> **What is required**
In the records below, some lines contain the word "control". Copy each of them.

> **Saved data entries**
*** Begin section ***

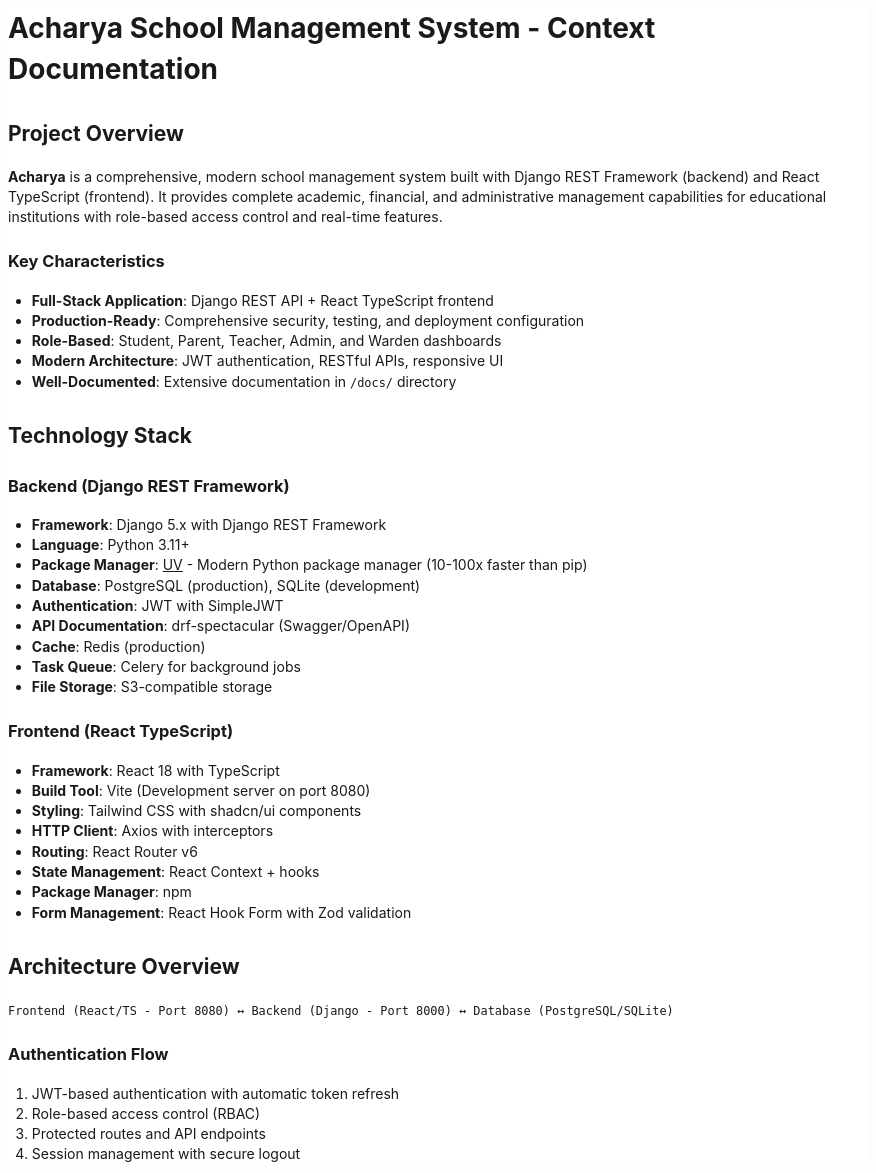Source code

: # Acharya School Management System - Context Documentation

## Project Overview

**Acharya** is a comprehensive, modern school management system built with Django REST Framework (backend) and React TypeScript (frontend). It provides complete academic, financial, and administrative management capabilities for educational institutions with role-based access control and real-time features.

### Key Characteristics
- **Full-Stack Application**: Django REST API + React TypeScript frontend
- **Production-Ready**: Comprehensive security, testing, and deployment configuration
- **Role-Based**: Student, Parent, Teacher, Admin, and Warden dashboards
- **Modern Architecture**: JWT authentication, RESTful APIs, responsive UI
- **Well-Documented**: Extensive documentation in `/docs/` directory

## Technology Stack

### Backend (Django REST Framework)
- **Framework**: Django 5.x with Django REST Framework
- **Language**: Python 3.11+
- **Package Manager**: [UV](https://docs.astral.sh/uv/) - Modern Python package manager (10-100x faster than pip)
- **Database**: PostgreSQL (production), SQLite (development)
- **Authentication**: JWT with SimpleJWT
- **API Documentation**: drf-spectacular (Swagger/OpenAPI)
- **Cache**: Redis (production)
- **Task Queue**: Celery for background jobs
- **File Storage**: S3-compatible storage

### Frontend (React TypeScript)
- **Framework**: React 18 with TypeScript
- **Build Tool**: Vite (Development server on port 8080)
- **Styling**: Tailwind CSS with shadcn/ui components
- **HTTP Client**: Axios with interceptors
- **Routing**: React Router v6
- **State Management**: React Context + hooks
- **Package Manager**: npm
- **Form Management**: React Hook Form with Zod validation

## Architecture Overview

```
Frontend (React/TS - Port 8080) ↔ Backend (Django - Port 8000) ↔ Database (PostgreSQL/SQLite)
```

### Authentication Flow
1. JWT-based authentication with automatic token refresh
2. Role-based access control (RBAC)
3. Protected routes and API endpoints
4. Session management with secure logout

*** End section ***

> **Completed task**
**Acharya** is a comprehensive, modern school management system built with Django REST Framework (backend) and React TypeScript (frontend). It provides complete academic, financial, and administrative management capabilities for educational institutions with role-based access control and real-time features.
2. Role-based access control (RBAC)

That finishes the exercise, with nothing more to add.